The article by Kelly McGuire summarizes how to go about making useful data and finding the right kind of data. She says that the first step in evaluating data is to determine what value you can gain from it. The three questions you should ask yourself are: What is the data? How is it collected? and How often is it updated? The last step is to determine if you will need additional resources to manage the data. When managing the data, one must think about Occam’s Razor, which cautions that more data might not generate a good answer. It states that simplicity is sometimes better than complex ideas/data. McGuire states that the things to watch out for when creating a data set are overfitting and multicolinearity. Overfitting happens when there are too many parameters relative to the number of observations. Multicolinearity happens when 2 or more predictor values are are highly correlated and do not provide independent information.

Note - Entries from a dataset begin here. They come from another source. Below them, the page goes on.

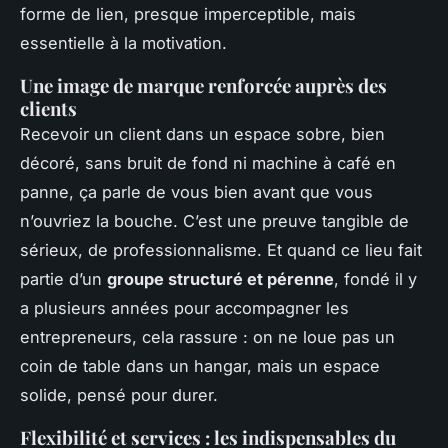
forme de lien, presque imperceptible, mais
essentielle à la motivation.
Une image de marque renforcée auprès des
clients
Recevoir un client dans un espace sobre, bien
décoré, sans bruit de fond ni machine à café en
panne, ça parle de vous bien avant que vous
n’ouvriez la bouche. C’est une preuve tangible de
sérieux, de professionnalisme. Et quand ce lieu fait
partie d’un
groupe structuré et pérenne
, fondé il y
a plusieurs années pour accompagner les
entrepreneurs, cela rassure : on ne loue pas un
coin de table dans un hangar, mais un espace
solide, pensé pour durer.
Flexibilité et services : les indispensables du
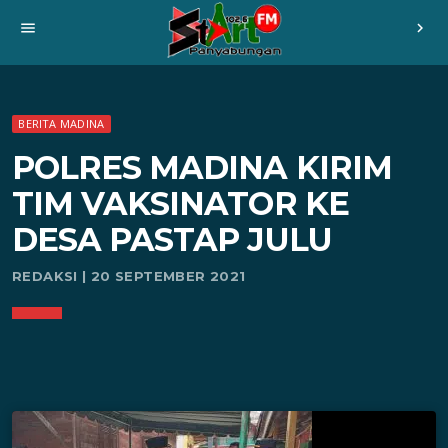
menu
chevron_right
BERITA MADINA
POLRES MADINA KIRIM
TIM VAKSINATOR KE
DESA PASTAP JULU
REDAKSI | 20 SEPTEMBER 2021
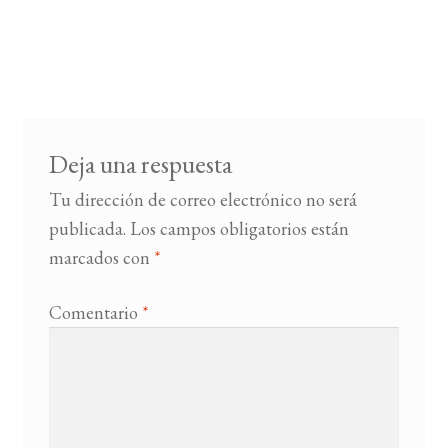
Deja una respuesta
Tu dirección de correo electrónico no será
publicada.
Los campos obligatorios están
marcados con
*
Comentario
*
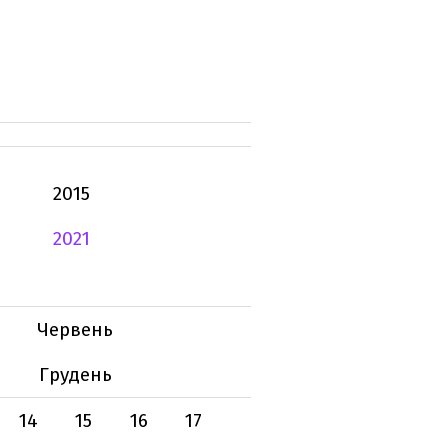
2015
2021
Червень
Грудень
14
15
16
17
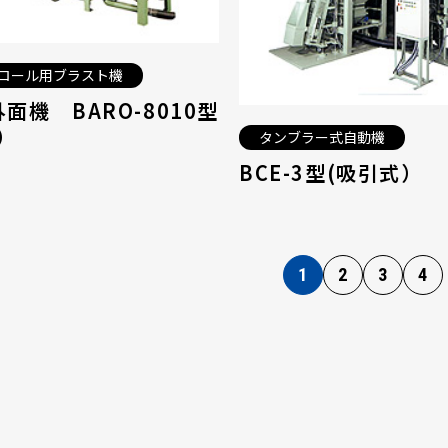
ロール用ブラスト機
面機 BARO-8010型
）
タンブラー式自動機
BCE-3型(吸引式）
1
2
3
4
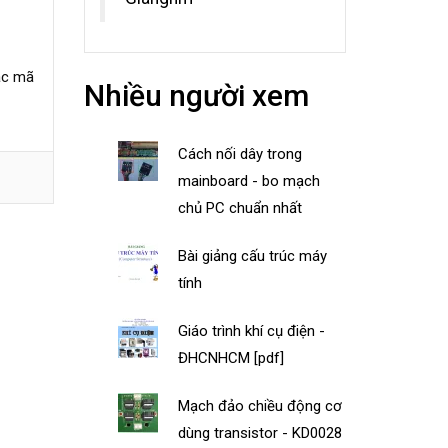
ác mã
Nhiều người xem
Cách nối dây trong
mainboard - bo mạch
chủ PC chuẩn nhất
Bài giảng cấu trúc máy
tính
Giáo trình khí cụ điện -
ĐHCNHCM [pdf]
Mạch đảo chiều động cơ
dùng transistor - KD0028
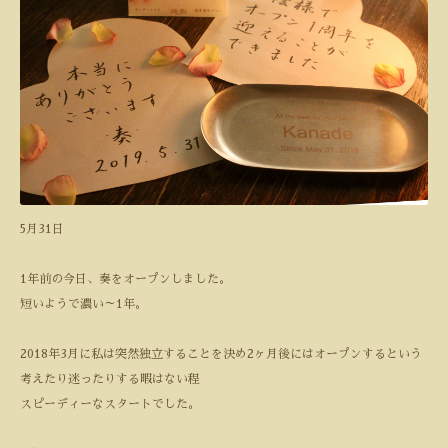
5
月
31
日
1
年前の今日、奏をオープンしました。
短いようで濃い～
1
年。
2018
年
3
月に私は突然独立することを決め
2
ヶ月後にはオープンするという
考えたり迷ったりする暇はない程
スピーディーなスタートでした。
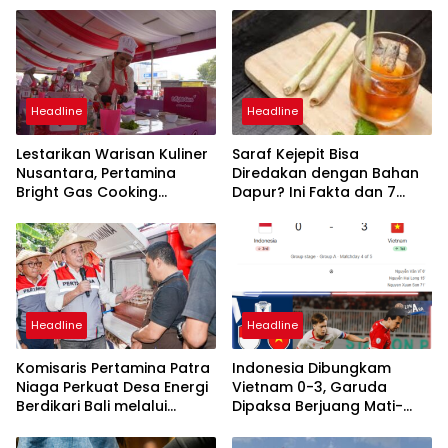
Headline
Headline
Lestarikan Warisan Kuliner
Saraf Kejepit Bisa
Nusantara, Pertamina
Diredakan dengan Bahan
Bright Gas Cooking
Dapur? Ini Fakta dan 7
Competition Tegal
Pilihan Alami yang Bisa
Lahirkan Juara Baru
Dicoba
Headline
Headline
Komisaris Pertamina Patra
Indonesia Dibungkam
Niaga Perkuat Desa Energi
Vietnam 0-3, Garuda
Berdikari Bali melalui
Dipaksa Berjuang Mati-
Bantuan Alsintan Listrik
matian Demi Tiket
untuk Petani
Semifinal ASEAN Hyundai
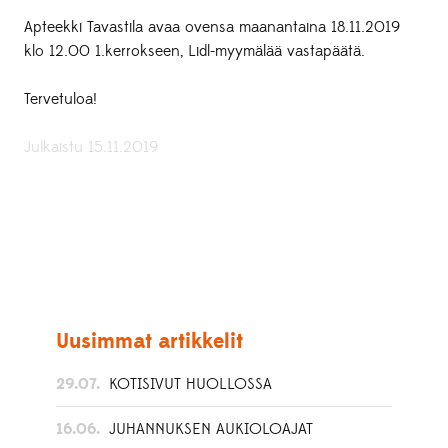
Apteekki Tavastila avaa ovensa maanantaina 18.11.2019
klo 12.00 1.kerrokseen, Lidl-myymälää vastapäätä.
Tervetuloa!
Julkaistu 15.11.2019
Uusimmat artikkelit
29.07.
KOTISIVUT HUOLLOSSA
16.06.
JUHANNUKSEN AUKIOLOAJAT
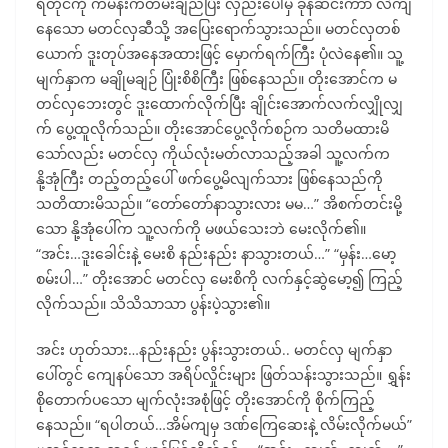
ရံတိုင်ကို ကမန်းကတမ်းချည်ပြီး လှည်းပေါ်မှ ခုန်ဆင်းကာာ လဲကျ
နေသော မတင်လှဆီသို့ အပြေးရောက်သွားသည်။ မတင်လှတစ်
ယောက် ဒူးတုပ်အနေအထားဖြင့် မှောက်ရက်ကြီး ပုံလဲနေ၏။ သူ့
မျက်နှာက မချိုမချဉ် ပြုံးစိစိကြီး ဖြစ်နေသည်။ တိုးအောင်က မ
တင်လှဘေးတွင် ဒူးထောက်လိုက်ပြီး ချိုင်းအောက်လက်လျှိုလျှ
က် ပွေ့ထူလိုက်သည်။ တိုးအောင်ပွေ့လိုက်စဉ်က သတိမထားမိ
သော်လည်း မတင်လှ ကိုယ်လုံးမတ်လာသည့်အခါ သူ့လက်က
နို့အုံကြီး တည့်တည့်ပေါ် ဖက်ပွေ့မိလျက်သား ဖြစ်နေသည်ကို
သတိထားမိသည်။ “တော်တော်နာသွားလား မမ…” အိစက်တင်းမို့
သော နို့အုံပေါ်က သူ့လက်ကို မဖယ်သေးဘဲ မေးလိုက်၏။
“အင်း…ဒူးခေါင်းနဲ့ မေးစိ နည်းနည်း နာသွားတယ်…” “မှန်း…မော့
စမ်းပါ…” တိုးအောင် မတင်လှ မေးစိကို လက်နှင့်ဆွဲမော့၍ ကြည့်
လိုက်သည်။ သိသိသာသာ ပွန်းပဲ့သွား၏။
အင်း ဟုတ်သား…နည်းနည်း ပွန်းသွားတယ်.. မတင်လှ မျက်နှာ
ပေါ်တွင် ကျေနပ်သော အရိပ်လှိုင်းများ ဖြတ်သန်းသွားသည်။ ရွှန်း
စိုတောက်ပသော မျက်လုံးအစုံဖြင့် တိုးအောင်ကို စိုက်ကြည့်
နေသည်။ “ရပါတယ်…အိမ်ကျမှ ဒဏ်ကြေဆေးနဲ့ လိမ်းလိုက်မယ်”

The data set that I looked at was My Brother’s Keeper Key Statistical Indicators on Boys and Men of Color. I chose to research this dataset because I want to bring light to the stereotypes that are commonly associated with African Americans. I chose specifically men of color because I feel as though they are more misunderstood and stereotyped than women of color. The dataset compares boys and girls of different ethnicities to the year that they were born and the rate of birth to women ages 18-19 and 20-24. It shows the distribution of boys and girls to a specific race on a certain year.
- Source: Data.gov
- Who made/published it: The data set was published by the National Center for Education Statistics
- How was it collected? The information was collected by the My Brother’s Keeper task force. They collaborated with the Interagency Forum on Child and Family Statistics and federal statistics agencies to form new statistics from key indicators.
- How old is it? > Why is it old? The data set was created on May 29, 2014 and updated on March 31, 2016
- What’s the format? (file format, columns, and rows) The file format is an excel spreadsheet. The columns show the ethnicity of the people being studied. The rows show the year, rate of birth to women 18-19, rate of birth to women 20-24, and distribution of male and female children to women ages 18-19 or 20-24.
- What’s the type? (time series or something else like geographical?) I think that the type is a time series because it shows the rate of distribution over the years.
- How would you need to transform the data to make it useful? I could use the graph to show how many African American boys are born to women between the ages of 18-19 and 20-24 and how the age of the mother affects the environment that they grow up in and the factors that play in their upbringing. Thus leading to how stereotypes come into play.